Author | : Martin Torgoff |
Publisher | : Simon and Schuster |
Total Pages | : 560 |
Release | : 2004-05-13 |
Genre | : Social Science |
ISBN | : 0743258630 |
Can't Find My Way Home is a history of illicit drug use in America in the second half of the twentieth century and a personal journey through the drug experience. It's the remarkable story of how America got high, the epic tale of how the American Century transformed into the Great Stoned Age. Martin Torgoff begins with the avant-garde worlds of bebop jazz and the emerging Beat writers, who embraced the consciousness-altering properties of marijuana and other underground drugs. These musicians and writers midwifed the age of marijuana in the 1960s even as Timothy Leary and Richard Alpert (later Ram Dass) discovered the power of LSD, ushering in the psychedelic era. While President John Kennedy proclaimed a New Frontier and NASA journeyed to the moon, millions of young Americans began discovering their own new frontiers on a voyage to inner space. What had been the province of a fringe avant-garde only a decade earlier became a mass movement that affected and altered mainstream America.

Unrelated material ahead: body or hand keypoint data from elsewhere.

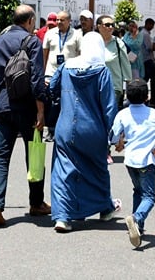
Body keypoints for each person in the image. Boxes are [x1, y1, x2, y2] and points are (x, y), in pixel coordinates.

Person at [48, 32, 120, 232]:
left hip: (65, 127)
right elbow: (109, 107)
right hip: (93, 130)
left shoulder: (65, 67)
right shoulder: (102, 71)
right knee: (97, 169)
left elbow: (52, 88)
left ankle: (62, 217)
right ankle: (105, 208)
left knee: (63, 171)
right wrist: (114, 135)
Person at [0, 5, 50, 227]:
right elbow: (37, 79)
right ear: (30, 20)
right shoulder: (32, 41)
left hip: (2, 105)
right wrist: (41, 110)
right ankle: (36, 203)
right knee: (34, 154)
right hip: (27, 107)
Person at [110, 79, 155, 247]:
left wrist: (119, 144)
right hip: (146, 161)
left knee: (138, 191)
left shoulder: (123, 114)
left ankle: (138, 227)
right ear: (147, 97)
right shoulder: (153, 114)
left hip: (130, 160)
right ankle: (136, 218)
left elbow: (113, 135)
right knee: (149, 196)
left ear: (127, 96)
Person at [42, 10, 81, 141]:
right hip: (51, 73)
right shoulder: (50, 34)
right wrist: (42, 73)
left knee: (66, 102)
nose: (59, 22)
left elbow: (80, 54)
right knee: (51, 102)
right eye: (57, 20)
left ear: (69, 21)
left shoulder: (77, 35)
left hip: (69, 73)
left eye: (62, 20)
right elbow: (44, 54)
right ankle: (51, 130)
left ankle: (65, 130)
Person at [96, 14, 132, 109]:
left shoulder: (118, 43)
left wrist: (129, 83)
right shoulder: (92, 42)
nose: (111, 27)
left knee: (109, 113)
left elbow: (125, 64)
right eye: (107, 25)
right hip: (94, 86)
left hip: (113, 86)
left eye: (112, 25)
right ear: (99, 26)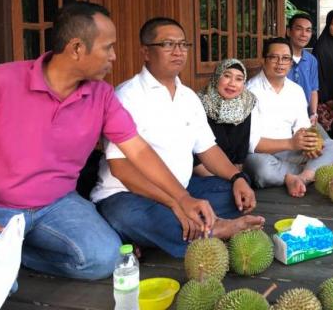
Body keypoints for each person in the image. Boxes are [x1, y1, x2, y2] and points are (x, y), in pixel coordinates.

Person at [0, 2, 215, 281]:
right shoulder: (4, 79)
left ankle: (20, 254)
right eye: (107, 47)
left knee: (108, 259)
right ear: (76, 48)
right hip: (0, 205)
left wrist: (182, 198)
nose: (114, 56)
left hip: (58, 204)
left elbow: (137, 149)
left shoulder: (102, 95)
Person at [92, 18, 263, 258]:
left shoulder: (189, 98)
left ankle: (170, 232)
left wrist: (237, 178)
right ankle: (213, 230)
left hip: (183, 188)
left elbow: (208, 149)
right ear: (146, 52)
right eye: (168, 44)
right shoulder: (127, 96)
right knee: (128, 215)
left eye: (183, 45)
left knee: (233, 194)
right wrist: (176, 201)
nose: (178, 51)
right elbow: (122, 170)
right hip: (130, 194)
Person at [244, 37, 333, 197]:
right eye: (274, 57)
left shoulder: (296, 90)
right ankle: (313, 171)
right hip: (264, 155)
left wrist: (309, 145)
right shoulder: (249, 92)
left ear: (291, 63)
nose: (280, 63)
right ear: (263, 60)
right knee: (261, 169)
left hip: (293, 152)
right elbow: (252, 144)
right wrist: (291, 143)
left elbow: (302, 128)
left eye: (285, 58)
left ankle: (301, 178)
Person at [195, 58, 256, 175]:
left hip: (232, 171)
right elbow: (195, 154)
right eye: (227, 76)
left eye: (239, 79)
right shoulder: (199, 102)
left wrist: (234, 176)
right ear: (217, 77)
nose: (232, 83)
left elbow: (241, 151)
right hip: (203, 170)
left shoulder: (246, 103)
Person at [286, 13, 319, 121]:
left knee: (325, 138)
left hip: (304, 117)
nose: (304, 34)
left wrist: (313, 114)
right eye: (299, 29)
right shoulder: (280, 58)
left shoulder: (312, 60)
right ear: (288, 32)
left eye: (308, 30)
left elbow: (313, 90)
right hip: (283, 116)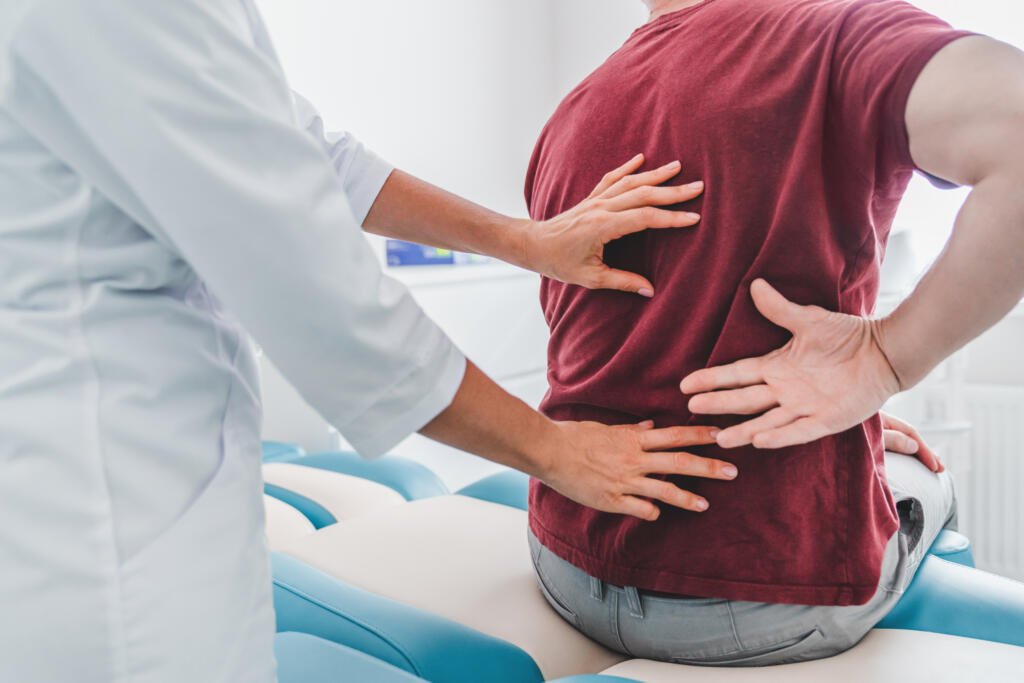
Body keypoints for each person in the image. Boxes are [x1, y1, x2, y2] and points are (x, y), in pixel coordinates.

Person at [0, 1, 752, 681]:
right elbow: (334, 316)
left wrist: (526, 241)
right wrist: (558, 454)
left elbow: (321, 157)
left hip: (153, 474)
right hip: (103, 524)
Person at [525, 0, 1024, 667]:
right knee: (934, 481)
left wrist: (861, 421)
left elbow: (625, 341)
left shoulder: (571, 112)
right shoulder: (832, 33)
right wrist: (885, 361)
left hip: (563, 559)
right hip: (759, 603)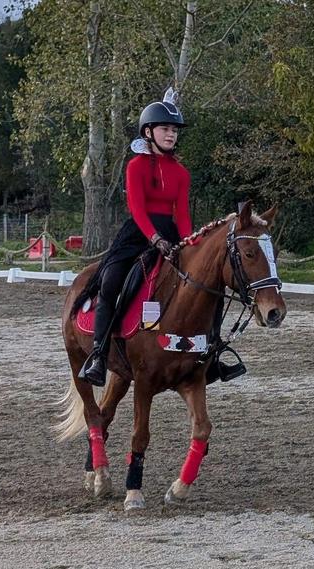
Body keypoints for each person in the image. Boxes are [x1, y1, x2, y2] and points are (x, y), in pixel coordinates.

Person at [80, 94, 192, 386]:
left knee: (201, 284)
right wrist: (154, 239)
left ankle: (212, 353)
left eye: (175, 130)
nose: (171, 134)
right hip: (138, 235)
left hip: (171, 236)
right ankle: (99, 355)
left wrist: (190, 244)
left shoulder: (181, 173)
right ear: (148, 132)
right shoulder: (136, 167)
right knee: (111, 282)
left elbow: (181, 213)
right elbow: (137, 209)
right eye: (165, 129)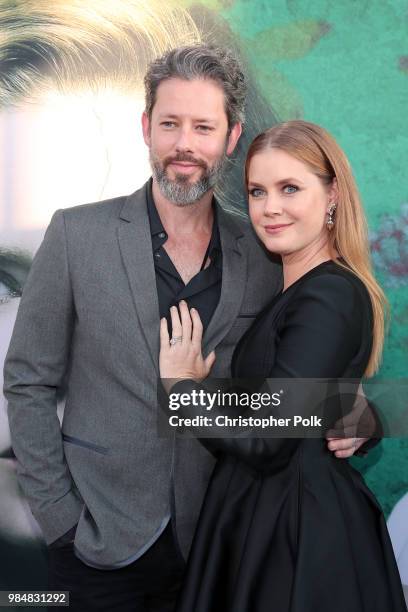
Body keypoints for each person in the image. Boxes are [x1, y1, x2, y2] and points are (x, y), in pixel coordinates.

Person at [4, 44, 374, 612]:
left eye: (203, 126)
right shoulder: (79, 235)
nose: (184, 143)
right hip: (99, 544)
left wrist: (353, 415)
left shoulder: (268, 248)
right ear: (147, 127)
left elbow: (297, 364)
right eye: (171, 123)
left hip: (221, 542)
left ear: (231, 137)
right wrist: (61, 521)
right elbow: (28, 381)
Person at [159, 120, 406, 611]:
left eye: (289, 188)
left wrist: (181, 388)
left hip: (293, 537)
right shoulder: (302, 288)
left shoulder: (328, 295)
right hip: (268, 519)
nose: (270, 207)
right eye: (257, 191)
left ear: (332, 193)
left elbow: (266, 438)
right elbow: (277, 407)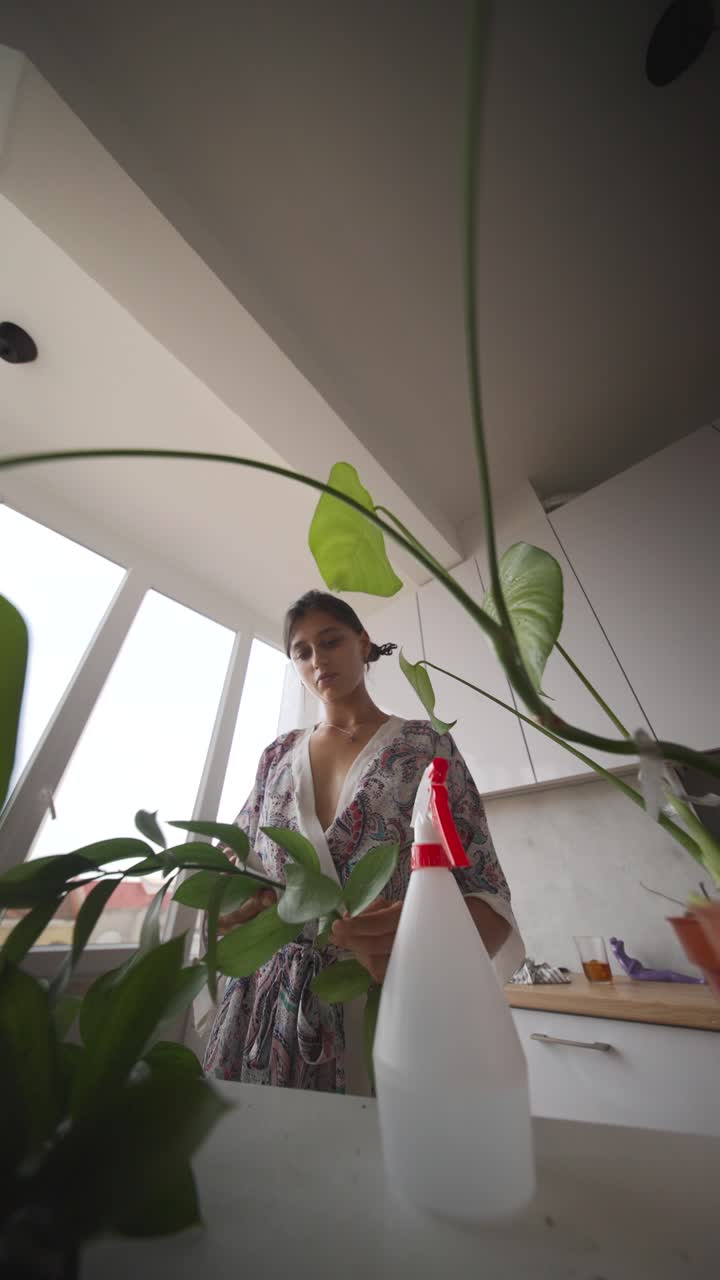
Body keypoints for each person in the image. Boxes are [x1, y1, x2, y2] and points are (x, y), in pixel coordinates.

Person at [202, 590, 523, 1095]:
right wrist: (229, 903)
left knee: (376, 1161)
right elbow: (240, 867)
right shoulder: (276, 758)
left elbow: (485, 890)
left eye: (330, 641)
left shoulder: (425, 746)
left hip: (383, 1004)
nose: (317, 659)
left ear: (363, 643)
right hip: (265, 1011)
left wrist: (430, 941)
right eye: (302, 652)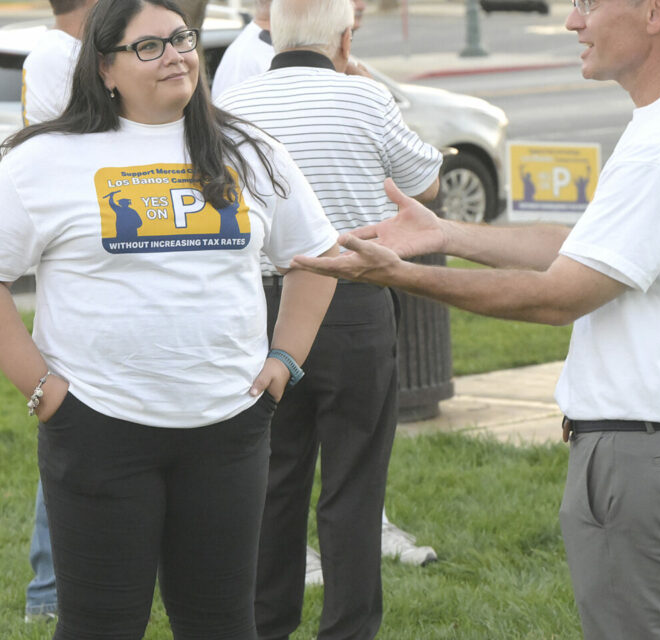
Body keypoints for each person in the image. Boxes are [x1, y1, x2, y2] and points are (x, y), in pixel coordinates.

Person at [292, 0, 660, 635]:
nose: (574, 22)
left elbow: (558, 295)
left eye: (588, 4)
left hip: (652, 459)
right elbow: (590, 250)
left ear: (653, 12)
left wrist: (400, 275)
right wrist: (446, 233)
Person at [0, 1, 339, 636]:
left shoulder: (247, 148)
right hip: (99, 430)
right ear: (105, 67)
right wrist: (44, 389)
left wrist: (284, 360)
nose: (177, 55)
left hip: (229, 429)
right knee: (101, 625)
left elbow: (316, 255)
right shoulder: (48, 158)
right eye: (150, 47)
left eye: (182, 39)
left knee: (222, 623)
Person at [216, 0, 440, 637]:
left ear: (272, 33)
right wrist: (369, 87)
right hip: (356, 299)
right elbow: (424, 182)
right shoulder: (364, 99)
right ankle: (348, 628)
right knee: (355, 480)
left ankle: (266, 622)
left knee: (274, 476)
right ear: (346, 38)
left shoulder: (235, 107)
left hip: (264, 306)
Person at [17, 0, 98, 623]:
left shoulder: (71, 54)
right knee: (72, 432)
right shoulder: (57, 56)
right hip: (76, 263)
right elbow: (69, 142)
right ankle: (48, 592)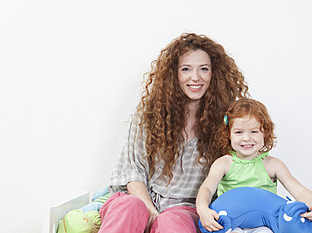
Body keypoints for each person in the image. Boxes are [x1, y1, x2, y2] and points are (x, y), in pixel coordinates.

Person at [98, 33, 249, 233]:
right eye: (186, 69)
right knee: (130, 206)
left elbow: (243, 164)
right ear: (173, 73)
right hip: (139, 198)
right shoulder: (149, 115)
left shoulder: (227, 121)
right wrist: (150, 211)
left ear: (214, 74)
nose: (195, 77)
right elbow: (134, 169)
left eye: (204, 69)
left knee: (171, 222)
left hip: (184, 209)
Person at [196, 98, 312, 233]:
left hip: (263, 224)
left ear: (265, 132)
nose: (246, 138)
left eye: (254, 131)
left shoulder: (273, 165)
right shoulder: (223, 163)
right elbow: (207, 188)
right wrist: (203, 208)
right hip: (231, 223)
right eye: (239, 132)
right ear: (229, 134)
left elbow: (298, 190)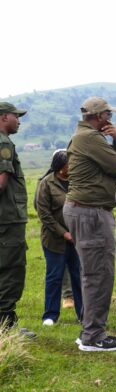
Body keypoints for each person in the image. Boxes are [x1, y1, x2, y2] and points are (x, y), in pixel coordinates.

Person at [63, 96, 116, 351]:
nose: (110, 118)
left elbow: (112, 166)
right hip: (90, 212)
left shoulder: (85, 137)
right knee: (98, 274)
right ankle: (93, 336)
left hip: (85, 211)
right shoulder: (90, 138)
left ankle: (89, 331)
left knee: (93, 273)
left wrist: (115, 142)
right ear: (100, 116)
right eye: (108, 114)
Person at [35, 150, 83, 326]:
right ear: (60, 167)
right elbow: (44, 214)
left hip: (77, 239)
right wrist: (64, 233)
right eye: (69, 164)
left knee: (78, 276)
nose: (72, 167)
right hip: (54, 240)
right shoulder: (46, 184)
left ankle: (83, 314)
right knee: (54, 276)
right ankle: (50, 315)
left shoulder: (77, 181)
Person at [0, 102, 35, 338]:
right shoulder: (3, 143)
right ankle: (6, 326)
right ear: (4, 117)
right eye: (16, 116)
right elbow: (1, 183)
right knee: (11, 270)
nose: (19, 121)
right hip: (8, 220)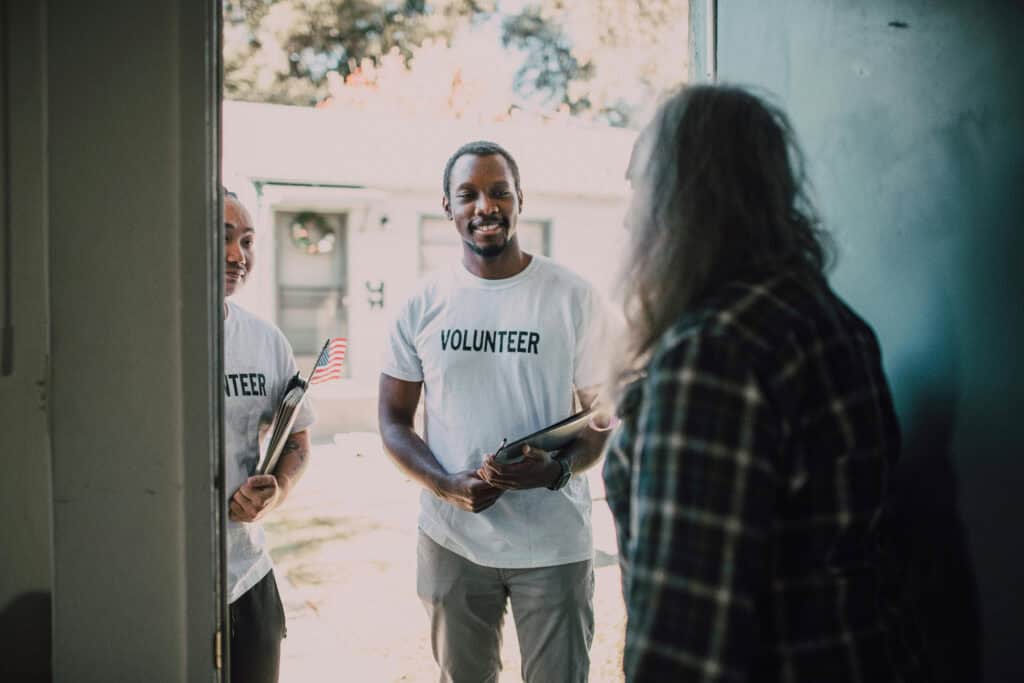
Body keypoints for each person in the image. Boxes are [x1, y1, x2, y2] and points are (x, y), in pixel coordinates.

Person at [603, 85, 918, 681]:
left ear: (681, 201)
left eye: (639, 187)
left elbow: (687, 642)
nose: (628, 214)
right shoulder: (829, 318)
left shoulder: (713, 352)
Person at [378, 140, 612, 683]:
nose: (485, 206)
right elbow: (392, 420)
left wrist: (556, 471)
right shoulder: (422, 303)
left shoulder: (572, 296)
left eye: (499, 192)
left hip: (554, 544)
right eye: (469, 194)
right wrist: (444, 484)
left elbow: (601, 415)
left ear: (520, 200)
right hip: (452, 540)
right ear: (448, 207)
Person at [222, 189, 314, 683]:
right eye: (224, 237)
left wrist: (276, 491)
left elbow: (298, 440)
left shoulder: (264, 341)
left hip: (248, 575)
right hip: (168, 577)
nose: (239, 256)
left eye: (249, 241)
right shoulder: (150, 339)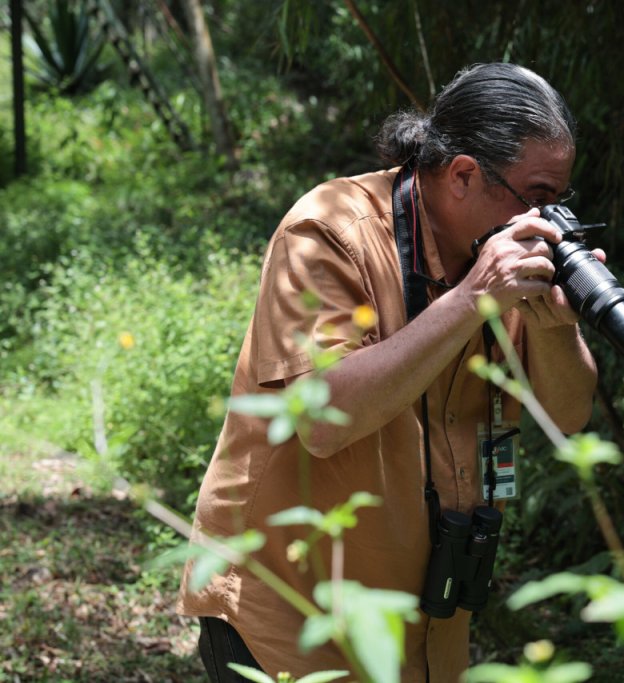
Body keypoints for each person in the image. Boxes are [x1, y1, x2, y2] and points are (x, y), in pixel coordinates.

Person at [178, 62, 599, 682]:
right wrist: (472, 299)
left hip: (426, 631)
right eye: (537, 196)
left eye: (560, 200)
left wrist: (556, 325)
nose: (548, 220)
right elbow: (322, 420)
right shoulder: (330, 229)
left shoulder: (505, 262)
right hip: (292, 622)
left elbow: (569, 420)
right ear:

And so America sped through the century, dropping acid and eating magic mushrooms at home, shooting heroin and ingesting amphetamines in Vietnam, snorting cocaine in the disco era, smoking crack cocaine in the devastated inner cities of the 1980s, discovering MDMA (Ecstasy) in the rave culture of the 1990s. Can't Find My Way Home tells this extraordinary story by weaving together first-person accounts and historical background into a narrative vast in scope yet rich in intimate detail. Among those who describe their experiments with consciousness are Allen Ginsberg, Timothy Leary, Robert Stone, Wavy Gravy, Grace Slick, Oliver Stone, Peter Coyote, David Crosby, and many others from Haight Ashbury to Studio 54 to housing projects and rave warehouses. But Can't Find My Way Home does not neglect the recovery movement, the war on drugs, and the ongoing debate over drug policy. And even as Martin Torgoff tells the story of his own addiction and recovery, he neither romanticizes nor demonizes drugs. If he finds them less dangerous than the moral crusaders say they are, he also finds them less benign than advocates insist. Illegal drugs changed the cultural landscape of America, and they continue to shape our country, with enormous consequences. This ambitious, fascinating book is the story of how that happened.